ZFIN ID: ZDB-PUB-170824-1
Mediator MED23 Links Pigmentation and DNA Repair through the Transcription Factor MITF
Xia, M., Chen, K., Yao, X., Xu, Y., Yao, J., Yan, J., Shao, Z., Wang, G.
Date: 2017
Source: Cell Reports   20: 1794-1804 (Journal)
Registered Authors:
Keywords: DNA damage and repair, MED23, MITF, Mediator complex, UV, enhancer, pigmentation
MeSH Terms:
  • Animals
  • Cell Line, Tumor
  • DNA Repair*
  • Humans
  • Mediator Complex/genetics*
  • Mediator Complex/metabolism
  • Melanoma/genetics
  • Melanoma/metabolism
  • Melanoma, Experimental/genetics
  • Melanoma, Experimental/metabolism
  • Mice
  • Microphthalmia-Associated Transcription Factor/genetics*
  • Microphthalmia-Associated Transcription Factor/metabolism
  • Pigmentation/genetics
  • Zebrafish
PubMed: 28834744 Full text @ Cell Rep.
DNA repair is related to many physiological and pathological processes, including pigmentation. Little is known about the role of the transcriptional cofactor Mediator complex in DNA repair and pigmentation. Here, we demonstrate that Mediator MED23 plays an important role in coupling UV-induced DNA repair to pigmentation. The loss of Med23 specifically impairs the pigmentation process in melanocyte-lineage cells and in zebrafish. Med23 deficiency leads to enhanced nucleotide excision repair (NER) and less DNA damage following UV radiation because of the enhanced expression and recruitment of NER factors to chromatin for genomic stability.
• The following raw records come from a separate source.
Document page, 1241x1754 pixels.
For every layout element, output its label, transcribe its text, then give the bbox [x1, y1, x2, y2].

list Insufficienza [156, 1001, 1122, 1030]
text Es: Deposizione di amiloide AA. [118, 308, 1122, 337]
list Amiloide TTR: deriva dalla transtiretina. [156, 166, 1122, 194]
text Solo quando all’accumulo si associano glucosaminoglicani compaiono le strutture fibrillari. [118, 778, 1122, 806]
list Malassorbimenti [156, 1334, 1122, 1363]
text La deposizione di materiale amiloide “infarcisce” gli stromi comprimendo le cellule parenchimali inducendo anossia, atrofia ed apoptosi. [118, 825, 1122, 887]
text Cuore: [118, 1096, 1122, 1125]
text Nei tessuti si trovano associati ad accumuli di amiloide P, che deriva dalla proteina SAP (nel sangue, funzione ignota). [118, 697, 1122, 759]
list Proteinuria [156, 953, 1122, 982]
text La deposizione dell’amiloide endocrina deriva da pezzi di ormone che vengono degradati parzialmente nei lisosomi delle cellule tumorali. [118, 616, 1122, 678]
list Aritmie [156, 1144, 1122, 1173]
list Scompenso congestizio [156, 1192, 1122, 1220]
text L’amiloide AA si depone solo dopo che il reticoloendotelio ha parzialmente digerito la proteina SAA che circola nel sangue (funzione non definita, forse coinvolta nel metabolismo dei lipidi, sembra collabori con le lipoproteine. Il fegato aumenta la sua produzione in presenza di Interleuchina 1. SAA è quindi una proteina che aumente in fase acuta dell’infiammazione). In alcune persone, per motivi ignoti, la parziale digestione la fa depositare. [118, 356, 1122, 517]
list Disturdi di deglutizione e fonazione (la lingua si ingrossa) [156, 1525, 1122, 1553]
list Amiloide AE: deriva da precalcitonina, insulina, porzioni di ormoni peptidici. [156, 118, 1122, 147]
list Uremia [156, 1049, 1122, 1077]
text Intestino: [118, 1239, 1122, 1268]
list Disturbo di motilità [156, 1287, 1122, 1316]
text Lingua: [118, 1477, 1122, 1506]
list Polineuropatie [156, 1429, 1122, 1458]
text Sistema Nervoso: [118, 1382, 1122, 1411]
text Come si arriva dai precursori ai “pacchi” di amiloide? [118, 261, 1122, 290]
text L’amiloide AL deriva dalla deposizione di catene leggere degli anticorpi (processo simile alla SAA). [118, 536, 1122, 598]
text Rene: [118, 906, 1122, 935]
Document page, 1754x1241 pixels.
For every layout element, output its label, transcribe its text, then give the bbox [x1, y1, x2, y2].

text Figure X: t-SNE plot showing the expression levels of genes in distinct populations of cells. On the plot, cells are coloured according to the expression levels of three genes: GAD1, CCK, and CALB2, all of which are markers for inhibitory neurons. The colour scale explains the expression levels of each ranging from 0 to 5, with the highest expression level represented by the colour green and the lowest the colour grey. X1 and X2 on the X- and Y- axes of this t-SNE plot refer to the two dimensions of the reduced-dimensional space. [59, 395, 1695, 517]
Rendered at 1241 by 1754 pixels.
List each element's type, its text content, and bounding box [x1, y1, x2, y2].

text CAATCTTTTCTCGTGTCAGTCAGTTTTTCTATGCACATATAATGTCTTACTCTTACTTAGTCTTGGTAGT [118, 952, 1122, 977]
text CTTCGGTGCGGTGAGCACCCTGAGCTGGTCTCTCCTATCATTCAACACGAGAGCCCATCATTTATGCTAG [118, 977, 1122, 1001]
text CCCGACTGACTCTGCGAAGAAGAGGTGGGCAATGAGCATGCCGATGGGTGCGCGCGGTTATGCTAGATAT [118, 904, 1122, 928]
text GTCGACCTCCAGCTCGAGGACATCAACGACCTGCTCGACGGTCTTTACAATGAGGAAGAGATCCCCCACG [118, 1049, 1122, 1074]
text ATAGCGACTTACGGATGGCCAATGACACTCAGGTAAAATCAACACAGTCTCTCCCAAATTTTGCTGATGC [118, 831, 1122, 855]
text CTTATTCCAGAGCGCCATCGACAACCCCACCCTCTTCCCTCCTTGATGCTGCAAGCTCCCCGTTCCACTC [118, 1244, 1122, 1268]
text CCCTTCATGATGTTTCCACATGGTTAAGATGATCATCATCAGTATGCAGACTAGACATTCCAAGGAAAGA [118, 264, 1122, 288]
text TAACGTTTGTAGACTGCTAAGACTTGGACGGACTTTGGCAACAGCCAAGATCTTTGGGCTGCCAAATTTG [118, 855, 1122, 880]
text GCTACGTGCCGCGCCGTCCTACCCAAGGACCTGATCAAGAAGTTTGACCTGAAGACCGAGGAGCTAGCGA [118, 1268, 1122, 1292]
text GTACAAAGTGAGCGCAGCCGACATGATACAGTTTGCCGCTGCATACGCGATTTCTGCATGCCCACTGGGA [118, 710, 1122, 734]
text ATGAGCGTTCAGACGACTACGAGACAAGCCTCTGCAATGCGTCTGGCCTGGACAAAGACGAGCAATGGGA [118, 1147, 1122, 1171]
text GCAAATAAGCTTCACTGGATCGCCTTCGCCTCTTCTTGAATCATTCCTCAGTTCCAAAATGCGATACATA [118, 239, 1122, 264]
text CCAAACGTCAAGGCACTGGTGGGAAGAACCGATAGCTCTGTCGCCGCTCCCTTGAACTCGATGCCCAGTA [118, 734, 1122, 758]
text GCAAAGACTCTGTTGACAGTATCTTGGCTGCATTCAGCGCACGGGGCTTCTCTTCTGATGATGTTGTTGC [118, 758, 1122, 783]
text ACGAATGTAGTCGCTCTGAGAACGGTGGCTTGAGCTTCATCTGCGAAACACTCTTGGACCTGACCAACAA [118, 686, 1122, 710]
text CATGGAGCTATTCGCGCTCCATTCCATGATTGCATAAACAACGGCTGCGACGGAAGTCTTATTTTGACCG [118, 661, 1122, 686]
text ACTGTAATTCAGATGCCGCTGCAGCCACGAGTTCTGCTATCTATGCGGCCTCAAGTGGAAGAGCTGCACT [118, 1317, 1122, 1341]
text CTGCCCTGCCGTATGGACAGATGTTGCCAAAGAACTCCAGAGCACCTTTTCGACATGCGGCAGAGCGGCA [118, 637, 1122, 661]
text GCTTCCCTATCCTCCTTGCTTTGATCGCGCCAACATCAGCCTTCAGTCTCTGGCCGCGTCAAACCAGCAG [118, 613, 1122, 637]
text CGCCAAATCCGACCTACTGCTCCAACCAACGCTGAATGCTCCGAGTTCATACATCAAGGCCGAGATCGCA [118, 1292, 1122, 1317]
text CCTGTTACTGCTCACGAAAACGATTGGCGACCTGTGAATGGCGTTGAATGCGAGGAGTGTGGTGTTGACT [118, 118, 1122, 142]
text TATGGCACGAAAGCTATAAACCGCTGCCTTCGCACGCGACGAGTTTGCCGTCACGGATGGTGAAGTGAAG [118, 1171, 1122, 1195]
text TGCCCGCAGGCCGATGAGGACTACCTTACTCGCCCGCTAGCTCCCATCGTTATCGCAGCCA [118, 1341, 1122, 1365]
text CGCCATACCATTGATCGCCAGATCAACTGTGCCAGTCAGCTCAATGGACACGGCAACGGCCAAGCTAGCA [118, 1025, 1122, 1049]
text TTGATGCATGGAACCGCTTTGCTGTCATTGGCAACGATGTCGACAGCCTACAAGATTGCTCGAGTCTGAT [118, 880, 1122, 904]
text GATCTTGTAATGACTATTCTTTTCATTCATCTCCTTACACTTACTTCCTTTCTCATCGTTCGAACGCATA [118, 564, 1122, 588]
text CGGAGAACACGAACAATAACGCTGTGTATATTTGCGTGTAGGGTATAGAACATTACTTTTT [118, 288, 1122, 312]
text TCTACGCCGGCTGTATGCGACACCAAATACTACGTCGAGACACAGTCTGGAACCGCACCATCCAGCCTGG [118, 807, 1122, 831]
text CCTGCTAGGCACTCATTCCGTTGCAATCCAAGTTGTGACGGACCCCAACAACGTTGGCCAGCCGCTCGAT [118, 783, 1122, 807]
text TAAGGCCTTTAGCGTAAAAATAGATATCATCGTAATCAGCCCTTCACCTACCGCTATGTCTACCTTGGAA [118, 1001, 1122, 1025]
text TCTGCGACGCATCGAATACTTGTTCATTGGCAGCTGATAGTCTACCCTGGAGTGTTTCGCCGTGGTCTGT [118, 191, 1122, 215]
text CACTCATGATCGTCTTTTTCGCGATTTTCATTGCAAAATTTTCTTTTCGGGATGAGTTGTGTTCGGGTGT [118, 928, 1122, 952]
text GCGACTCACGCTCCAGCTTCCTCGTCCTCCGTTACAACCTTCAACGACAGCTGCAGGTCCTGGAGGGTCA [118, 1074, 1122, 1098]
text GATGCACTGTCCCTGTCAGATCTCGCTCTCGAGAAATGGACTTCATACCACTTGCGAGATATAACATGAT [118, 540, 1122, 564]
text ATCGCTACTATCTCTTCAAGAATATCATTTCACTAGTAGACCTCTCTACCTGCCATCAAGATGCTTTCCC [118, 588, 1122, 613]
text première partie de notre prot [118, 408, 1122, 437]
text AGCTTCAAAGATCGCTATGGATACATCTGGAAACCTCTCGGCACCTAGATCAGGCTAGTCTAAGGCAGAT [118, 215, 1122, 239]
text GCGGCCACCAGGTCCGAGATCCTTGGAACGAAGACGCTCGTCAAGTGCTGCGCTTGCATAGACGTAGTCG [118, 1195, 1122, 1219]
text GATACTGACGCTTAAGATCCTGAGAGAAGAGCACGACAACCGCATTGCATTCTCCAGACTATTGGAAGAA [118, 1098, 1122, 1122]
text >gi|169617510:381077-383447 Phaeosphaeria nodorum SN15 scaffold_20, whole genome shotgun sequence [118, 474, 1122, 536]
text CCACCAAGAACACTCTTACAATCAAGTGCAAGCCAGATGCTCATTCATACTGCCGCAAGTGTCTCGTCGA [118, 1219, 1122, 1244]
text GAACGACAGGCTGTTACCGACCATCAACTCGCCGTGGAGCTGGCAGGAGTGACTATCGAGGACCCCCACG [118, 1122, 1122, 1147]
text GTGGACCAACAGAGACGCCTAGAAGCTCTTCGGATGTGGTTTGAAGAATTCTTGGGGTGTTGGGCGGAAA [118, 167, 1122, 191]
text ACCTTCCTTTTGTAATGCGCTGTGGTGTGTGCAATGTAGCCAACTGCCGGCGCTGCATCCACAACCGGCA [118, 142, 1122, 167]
Integrative analyses of melanoma cells reveal that MED23 controls the expression of a melanocyte master regulator, Mitf, by modulating its distal enhancer activity, leading to opposing effects on pigmentation and DNA repair. Collectively, the Mediator MED23/MITF axis connects DNA repair to pigmentation, thus providing molecular insights into the DNA damage response and skin-related diseases.